Problem details ▸ Starting at the line that contains "left eye: (105, 83)", reproduce every line through the end of the entries below, with no pictures in the copy.

[Stored entries]

* * * * * * *

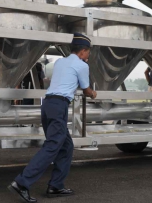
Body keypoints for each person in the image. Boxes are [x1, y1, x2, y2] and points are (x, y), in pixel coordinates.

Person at [9, 33, 97, 202]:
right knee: (52, 146)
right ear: (82, 52)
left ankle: (56, 186)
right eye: (88, 52)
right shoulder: (82, 65)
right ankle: (22, 183)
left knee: (66, 146)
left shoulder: (60, 62)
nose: (89, 55)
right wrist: (93, 93)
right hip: (59, 107)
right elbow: (86, 90)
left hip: (48, 104)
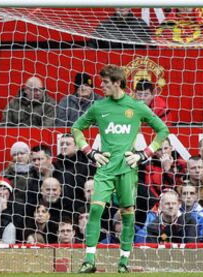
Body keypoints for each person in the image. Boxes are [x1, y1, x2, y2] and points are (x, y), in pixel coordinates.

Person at [72, 64, 169, 273]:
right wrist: (90, 152)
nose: (102, 86)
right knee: (96, 209)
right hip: (105, 169)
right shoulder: (99, 107)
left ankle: (123, 261)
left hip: (127, 170)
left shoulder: (136, 107)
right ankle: (89, 260)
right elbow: (76, 128)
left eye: (105, 83)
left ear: (117, 83)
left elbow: (162, 130)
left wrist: (144, 154)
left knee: (127, 216)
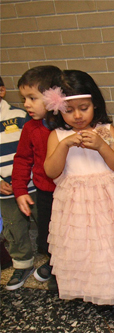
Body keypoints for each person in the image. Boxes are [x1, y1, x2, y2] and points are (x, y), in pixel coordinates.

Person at [43, 70, 114, 308]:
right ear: (58, 109)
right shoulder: (57, 135)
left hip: (108, 201)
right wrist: (64, 146)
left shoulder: (106, 130)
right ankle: (89, 287)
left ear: (94, 103)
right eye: (68, 110)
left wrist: (101, 146)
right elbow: (51, 171)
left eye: (83, 108)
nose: (76, 116)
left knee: (112, 243)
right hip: (76, 205)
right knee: (84, 245)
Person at [9, 66, 62, 291]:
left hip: (70, 193)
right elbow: (22, 160)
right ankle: (55, 264)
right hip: (45, 193)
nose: (26, 104)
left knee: (70, 233)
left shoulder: (66, 125)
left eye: (32, 98)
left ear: (53, 98)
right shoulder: (30, 128)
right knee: (50, 234)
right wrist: (19, 190)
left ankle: (66, 270)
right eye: (24, 99)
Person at [0, 76, 32, 281]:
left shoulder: (20, 116)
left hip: (31, 185)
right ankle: (22, 263)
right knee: (14, 228)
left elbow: (32, 150)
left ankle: (53, 261)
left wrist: (21, 179)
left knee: (47, 224)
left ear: (1, 91)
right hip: (4, 189)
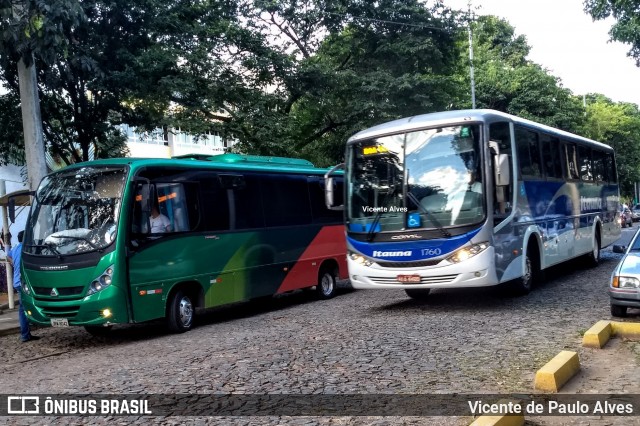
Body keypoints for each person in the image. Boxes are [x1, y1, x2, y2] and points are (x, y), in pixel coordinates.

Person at [7, 231, 39, 343]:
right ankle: (25, 334)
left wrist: (14, 263)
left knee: (23, 308)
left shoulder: (15, 248)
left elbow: (8, 256)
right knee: (24, 309)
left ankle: (27, 333)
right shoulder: (26, 249)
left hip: (17, 282)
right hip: (23, 283)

* * * * * * *

Your response ▸
left eye: (105, 83)
left ear: (117, 83)
left elbow: (162, 130)
left wrist: (144, 154)
left knee: (127, 216)
Body keypoints for each person in the image. Boxes are [x1, y1, x2, y2] and points are (x, y), in pixel coordinates.

Person at [43, 70, 114, 308]:
right ear: (58, 109)
right shoulder: (57, 135)
left hip: (108, 201)
right wrist: (64, 146)
left shoulder: (106, 130)
right ankle: (89, 287)
left ear: (94, 103)
right eye: (68, 110)
left wrist: (101, 146)
right elbow: (51, 171)
left eye: (83, 108)
nose: (76, 116)
left knee: (112, 243)
right hip: (76, 205)
right knee: (84, 245)
Person at [9, 66, 62, 291]:
left hip: (70, 193)
right elbow: (22, 160)
right ankle: (55, 264)
right hip: (45, 193)
nose: (26, 104)
left knee: (70, 233)
left shoulder: (66, 125)
left eye: (32, 98)
left ear: (53, 98)
right shoulder: (30, 128)
right knee: (50, 234)
right wrist: (19, 190)
left ankle: (66, 270)
right eye: (24, 99)
Person at [0, 76, 32, 281]:
left shoulder: (20, 116)
left hip: (31, 185)
right ankle: (22, 263)
right knee: (14, 228)
left elbow: (32, 150)
left ankle: (53, 261)
left wrist: (21, 179)
left knee: (47, 224)
left ear: (1, 91)
right hip: (4, 189)
Body keypoints for each person in the image. Boxes are [x1, y1, x2, y2] and points are (x, y), in pixel coordinates.

Person at [7, 231, 39, 343]:
right ankle: (25, 334)
left wrist: (14, 263)
left knee: (23, 308)
left shoulder: (15, 248)
left elbow: (8, 256)
right knee: (24, 309)
left ankle: (27, 333)
right shoulder: (26, 249)
left hip: (17, 282)
right hip: (23, 283)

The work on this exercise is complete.